I am developing an ATACseq pipeline using Genrich to run with Snakemake.
The fact is that Genrich allows to call peaks from more than one replicate in the same step, avoiding additional steps (i.e. IDR).
In Snakemake, I have found the way to return all the samples I want (i.e. replicates from one condition) at the same time, but Genrich asks for comma-separated files as input or space-separated files if each file is quoted.
Normally, the input return a list of space-separated files (i.e. file1 file2 file3), and since I don't know how I can make it return comma-separated files, I tried to quote them.
In theory, after Snakemake version 5.8.0, you can refer to the input as {input:q}
in the rule's shell command to return the quoted input, as said here.
However, in my case, the returned input is not quoted.
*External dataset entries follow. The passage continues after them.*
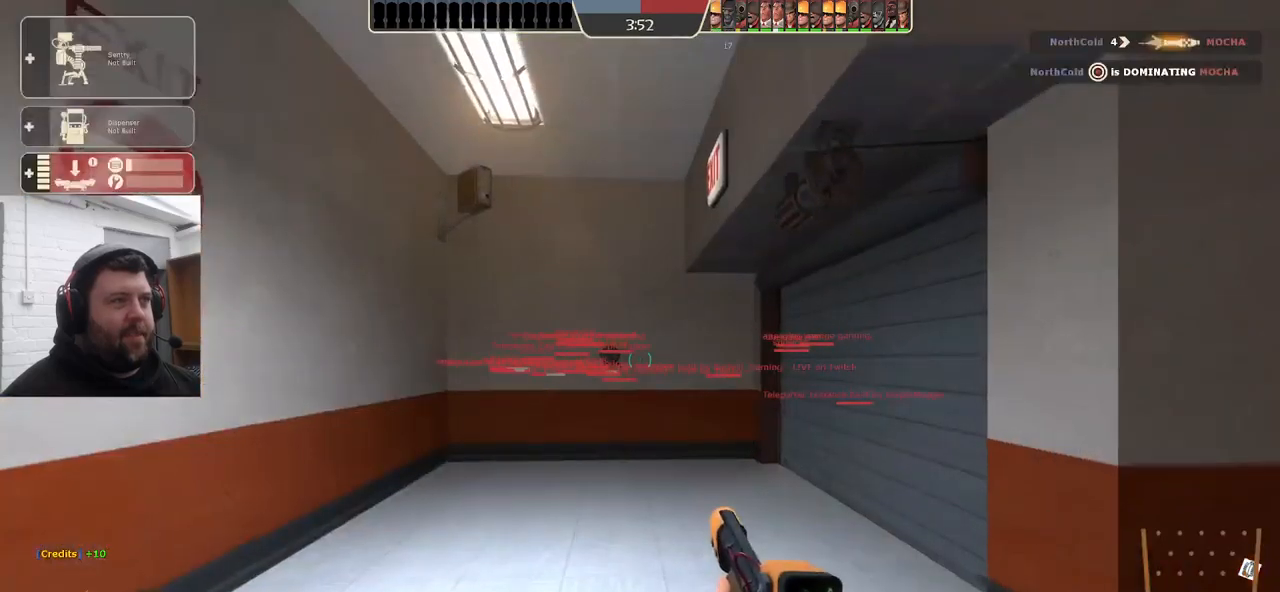
{"buttons": [], "left_stick": "up", "right_stick": "center", "events": [[100, "right_stick", "right"], [467, "right_stick", "center"]]}
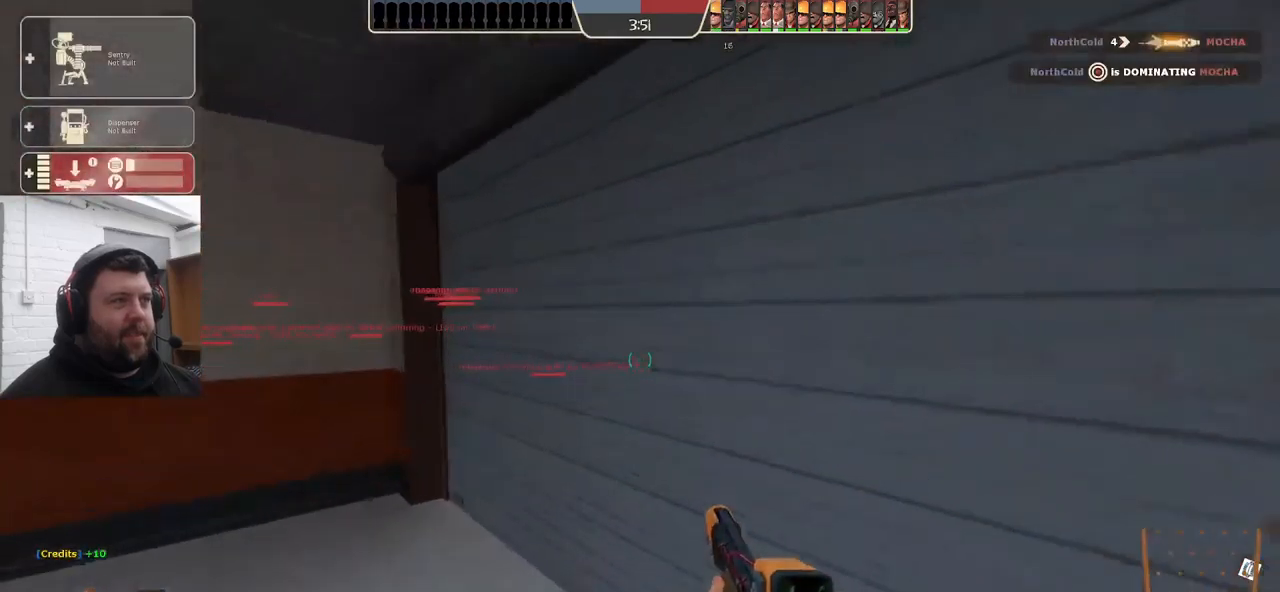
{"buttons": [], "left_stick": "up", "right_stick": "center", "events": []}
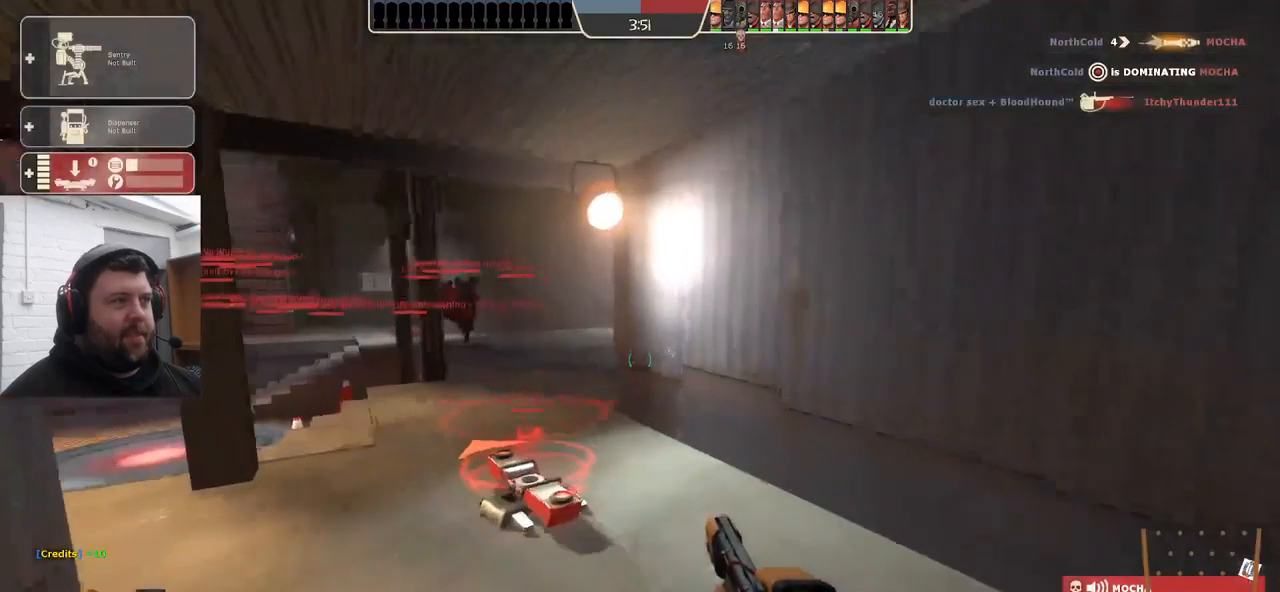
{"buttons": [], "left_stick": "up", "right_stick": "center", "events": [[250, "right_stick", "left"], [367, "right_stick", "center"]]}
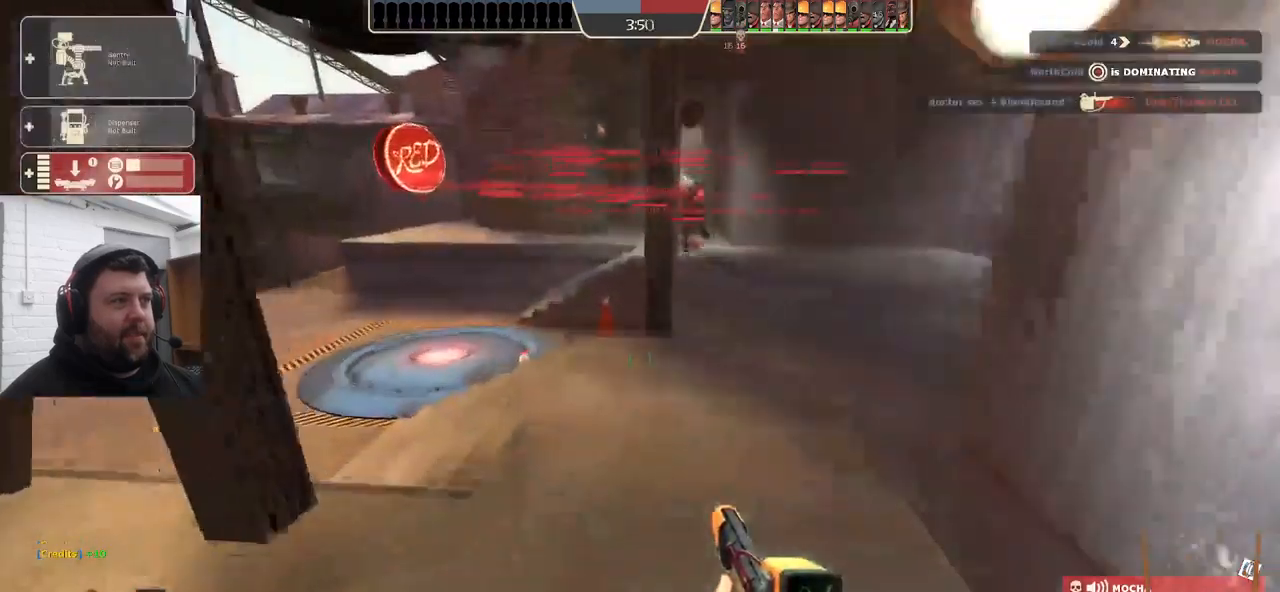
{"buttons": [], "left_stick": "up", "right_stick": "center", "events": [[184, "left_stick", "up-right"], [467, "left_stick", "up"]]}
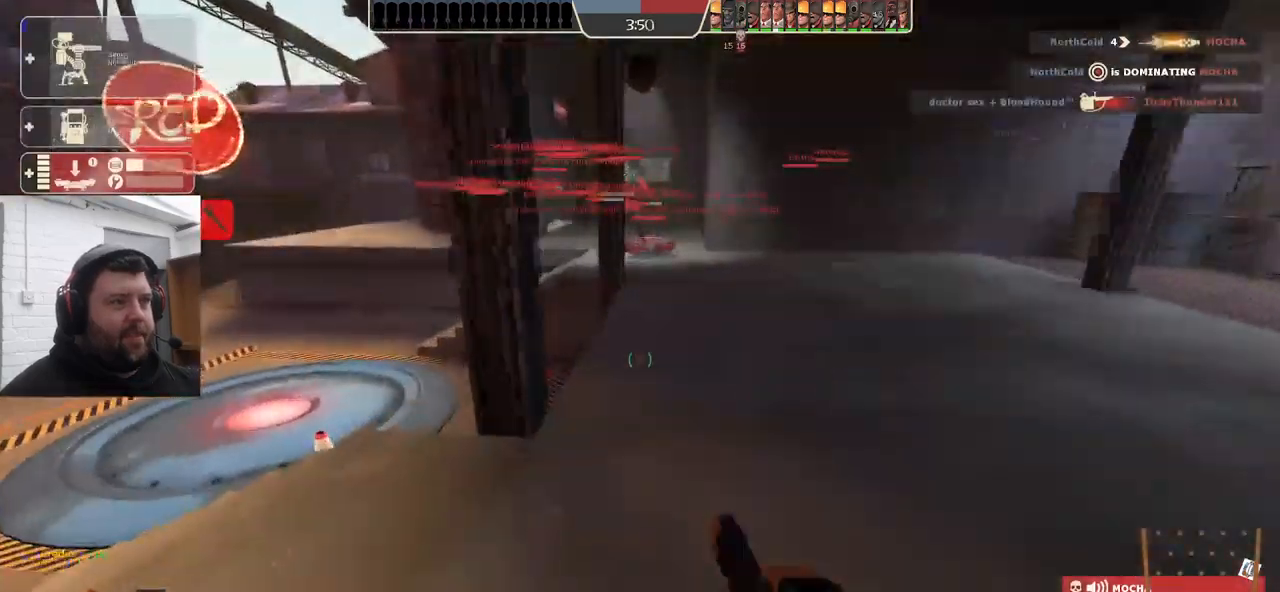
{"buttons": [], "left_stick": "up", "right_stick": "center", "events": [[84, "DPAD_DOWN", "down"], [167, "DPAD_DOWN", "up"]]}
I have created a test rule to see how the input is returned:
rule genrich_merge_test:
input:
lambda w: expand("{condition}.sorted.bam", condition = SAMPLES.loc[SAMPLES["CONDITION"] == w.condition].NAME),
output:
"{condition}_peaks.narrowPeak",
shell:
"""
echo {input:q} > {output}
"""
And the returned input, which is stored in the output file is:
rep1.sorted.bam rep2.sorted.bam
Does someone know how to solve this and return the quoted input or return a list of comma-separated files instead of space-separated files?
Thank you.
Assuming your input filenames do not contain spaces (and if they do I strongly encourage avoiding them), you can simply put the list of files in quotes, you don't need to quote each file in the list:
rule genrich:
input:
t= ['a.bam', 'b.bam'],
...
shell:
r"""
Genrich -t '{input.t}' ...
"""
(Note single quotes around '{input.t}'
)